Clin Exp Otorhinolaryngol.  2014 Sep;7(3):170-174. 10.3342/ceo.2014.7.3.170.

Effects of Korean Red Ginseng on Hearing and Blood Glucose Levels in Steroid Therapy for Sudden Sensorineural Hearing Loss

Affiliations
  • 1Department of Otorhinolaryngology-Head and Neck Surgery, The Catholic University of Korea College of Medicine, Seoul, Korea. khpent@catholic.ac.kr

Abstract


OBJECTIVES
Korean red ginseng (KRG) has hypoglycemic, antioxidant, antithrombotic, and other beneficial effects in human. The present study evaluate the therapeutic effects of KRG on hearing recovery and glucocorticoid-induced hyperglycemia in patients with idiopathic sudden sensorineural hearing loss (SSNHL) undergoing systemic steroid therapy.
METHODS
The patients were divided into 2 groups: the steroid, and the combination of steroid and red ginseng. Pure tone averages (PTA) were assessed at the first visit and 2-month follow-up. All patients underwent fasting blood glucose analyses just before and on the fifth day of treatment. Both groups were treated with a 10-day course of oral methylprednisolone at tapering doses starting from a daily dose of 48 mg. To the combination group, KRG extract was administered by mouth at a daily dose of 3 g for 20 days in addition to methylprednisolone. Hearing gain was calculated comparing the initial PTA and PTA at 2 months' follow-up. Treatment responses were classified according to Siegel's criteria.
RESULTS
Pretreatment conditions were similar between the steroid (n=37) and combination groups (n=36). At 2 months after the treatment, PTA improved significantly in both groups, but there was no significant difference in the mean hearing gain & recovery rate. The non-diabetic subjects in the steroid group (n=27) exhibited a 24% increase in the mean blood glucose level during the systemic steroid therapy, while those in the combination group (n=34) showed no changes.
CONCLUSION
Although the KRG did not provide greater therapeutic effects on hearing recovery, we suggest that red ginseng can be a useful adjuvant to the current steroid therapy to normalize glucocorticoid-induced hyperglycemia in non-diabetic patients during the treatment of SSNHL.

Keyword

Korean red ginseng; Sudden sensorineural hearing loss; Steroids; Glucose; Hyperglycemia

MeSH Terms

Blood Glucose*
Fasting
Follow-Up Studies
Glucose
Hearing Loss, Sensorineural*
Hearing*
Humans
Hyperglycemia
Methylprednisolone
Mouth
Panax*
Steroids
Blood Glucose
Glucose
Methylprednisolone
Steroids

Figure

  • Fig. 1 Hearing improvements at 2 months in the steroid and combination groups. (A) Pure tone average (PTA) improved from 73.9±24.3 (mean±SD) dB to 50.2±25.5 dB in the steroid group; from 66.7±22.5 dB to 37.1±22.9 dB in the combination (steroid + Korean red ginseng [KRG]) group. *P=0.000, paired t-test. (B) Hearing gains demonstrate no significant difference between the groups: 25.1±17.7 dB in the steroid group, and 30.0±23.8 dB in the combination group. P=0.324, Student t-test. Error bars indicate SE.

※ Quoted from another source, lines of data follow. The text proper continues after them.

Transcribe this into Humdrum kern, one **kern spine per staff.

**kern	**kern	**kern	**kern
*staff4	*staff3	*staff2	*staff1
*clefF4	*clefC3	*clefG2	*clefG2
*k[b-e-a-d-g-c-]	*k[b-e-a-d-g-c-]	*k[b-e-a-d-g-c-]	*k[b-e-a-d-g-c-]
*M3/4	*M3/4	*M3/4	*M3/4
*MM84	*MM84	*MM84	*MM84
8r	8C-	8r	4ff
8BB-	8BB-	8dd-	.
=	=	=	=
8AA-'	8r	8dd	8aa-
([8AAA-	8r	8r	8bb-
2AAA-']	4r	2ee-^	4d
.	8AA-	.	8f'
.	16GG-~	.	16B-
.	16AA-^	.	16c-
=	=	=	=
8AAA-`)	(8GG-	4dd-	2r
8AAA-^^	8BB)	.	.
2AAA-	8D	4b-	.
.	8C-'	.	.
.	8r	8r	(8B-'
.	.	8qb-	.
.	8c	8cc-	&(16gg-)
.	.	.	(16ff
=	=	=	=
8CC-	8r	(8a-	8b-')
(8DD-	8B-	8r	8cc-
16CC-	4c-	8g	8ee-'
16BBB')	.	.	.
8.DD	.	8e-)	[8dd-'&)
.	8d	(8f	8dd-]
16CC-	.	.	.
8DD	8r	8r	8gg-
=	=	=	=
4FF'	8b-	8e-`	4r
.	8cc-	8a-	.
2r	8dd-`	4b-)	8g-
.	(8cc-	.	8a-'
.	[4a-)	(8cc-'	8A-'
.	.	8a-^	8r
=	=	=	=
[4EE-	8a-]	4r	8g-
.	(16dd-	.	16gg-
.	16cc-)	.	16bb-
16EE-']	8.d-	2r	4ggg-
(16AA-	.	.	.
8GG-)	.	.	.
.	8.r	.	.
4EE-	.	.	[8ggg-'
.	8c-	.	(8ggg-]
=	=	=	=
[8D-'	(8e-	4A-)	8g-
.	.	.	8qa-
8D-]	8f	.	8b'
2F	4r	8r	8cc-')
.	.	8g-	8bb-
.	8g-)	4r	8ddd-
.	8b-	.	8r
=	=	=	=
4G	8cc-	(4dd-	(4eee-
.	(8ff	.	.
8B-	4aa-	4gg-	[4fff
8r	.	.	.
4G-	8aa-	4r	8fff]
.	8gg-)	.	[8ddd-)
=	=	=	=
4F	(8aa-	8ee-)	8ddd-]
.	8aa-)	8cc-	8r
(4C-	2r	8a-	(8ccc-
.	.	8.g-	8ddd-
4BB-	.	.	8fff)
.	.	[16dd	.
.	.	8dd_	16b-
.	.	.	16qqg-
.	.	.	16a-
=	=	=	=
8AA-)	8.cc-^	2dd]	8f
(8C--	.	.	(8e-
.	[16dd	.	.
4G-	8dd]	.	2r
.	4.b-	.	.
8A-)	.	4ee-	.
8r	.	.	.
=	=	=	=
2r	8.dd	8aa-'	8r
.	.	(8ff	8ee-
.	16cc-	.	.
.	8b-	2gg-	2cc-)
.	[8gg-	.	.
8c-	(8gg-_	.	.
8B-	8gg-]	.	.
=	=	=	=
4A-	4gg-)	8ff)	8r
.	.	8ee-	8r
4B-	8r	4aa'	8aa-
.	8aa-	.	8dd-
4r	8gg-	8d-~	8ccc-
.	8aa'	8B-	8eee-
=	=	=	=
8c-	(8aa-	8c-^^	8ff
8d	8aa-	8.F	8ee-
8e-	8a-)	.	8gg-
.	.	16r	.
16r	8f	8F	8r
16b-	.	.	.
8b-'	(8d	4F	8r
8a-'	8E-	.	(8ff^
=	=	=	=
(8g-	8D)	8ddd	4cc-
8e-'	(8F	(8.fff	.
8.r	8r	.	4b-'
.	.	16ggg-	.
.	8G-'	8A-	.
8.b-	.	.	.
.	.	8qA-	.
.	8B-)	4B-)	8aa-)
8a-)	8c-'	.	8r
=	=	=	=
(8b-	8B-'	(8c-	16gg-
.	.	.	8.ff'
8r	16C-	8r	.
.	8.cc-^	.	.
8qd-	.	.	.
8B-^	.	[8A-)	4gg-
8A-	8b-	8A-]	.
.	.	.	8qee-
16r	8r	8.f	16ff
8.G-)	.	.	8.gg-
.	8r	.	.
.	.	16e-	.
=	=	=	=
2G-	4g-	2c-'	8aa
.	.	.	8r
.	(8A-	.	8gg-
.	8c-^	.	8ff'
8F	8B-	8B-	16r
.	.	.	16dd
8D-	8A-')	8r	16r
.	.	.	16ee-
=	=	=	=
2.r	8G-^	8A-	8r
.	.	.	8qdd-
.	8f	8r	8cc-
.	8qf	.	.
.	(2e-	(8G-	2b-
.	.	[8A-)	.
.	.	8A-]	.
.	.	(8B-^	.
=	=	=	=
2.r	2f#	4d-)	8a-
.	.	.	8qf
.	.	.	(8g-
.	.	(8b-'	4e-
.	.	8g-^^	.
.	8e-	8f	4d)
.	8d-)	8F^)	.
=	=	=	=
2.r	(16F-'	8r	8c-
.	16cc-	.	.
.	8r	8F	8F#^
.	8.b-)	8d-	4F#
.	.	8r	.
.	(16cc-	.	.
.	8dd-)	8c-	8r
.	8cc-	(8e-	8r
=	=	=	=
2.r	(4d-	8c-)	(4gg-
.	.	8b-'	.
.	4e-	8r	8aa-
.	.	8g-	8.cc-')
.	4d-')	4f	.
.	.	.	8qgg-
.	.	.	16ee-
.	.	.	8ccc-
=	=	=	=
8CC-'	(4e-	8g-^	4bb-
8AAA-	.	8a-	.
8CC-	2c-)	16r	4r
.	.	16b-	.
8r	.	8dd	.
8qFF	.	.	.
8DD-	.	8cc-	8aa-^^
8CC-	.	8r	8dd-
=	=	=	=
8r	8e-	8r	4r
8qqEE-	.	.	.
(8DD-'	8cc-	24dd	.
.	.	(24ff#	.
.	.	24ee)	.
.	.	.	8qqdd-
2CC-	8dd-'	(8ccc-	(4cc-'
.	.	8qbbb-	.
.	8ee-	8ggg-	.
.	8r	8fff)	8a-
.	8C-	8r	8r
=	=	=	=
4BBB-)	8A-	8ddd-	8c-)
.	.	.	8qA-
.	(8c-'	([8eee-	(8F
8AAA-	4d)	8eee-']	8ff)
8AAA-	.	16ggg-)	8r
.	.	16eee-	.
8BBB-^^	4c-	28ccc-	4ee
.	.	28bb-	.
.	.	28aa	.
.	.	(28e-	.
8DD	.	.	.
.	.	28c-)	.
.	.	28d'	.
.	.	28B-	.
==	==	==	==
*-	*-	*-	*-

  • Fig. 2 Changes in blood glucose on day 5 in the steroid and combination groups. Pretreatment blood glucose was 117.2±26.2 (mean±SD) and 120.2±29.6 mg/dL in the steroid and the combination group, respectively; posttreatment value was 145.0±53.1 and 126.7±35.2 mg/dL in the steroid and the combination group, respectively. KRG, Korean red ginseng. *P=0.001 in the steroid group, P=0.371 in the combination group, paired t-test. Error bars indicate SE.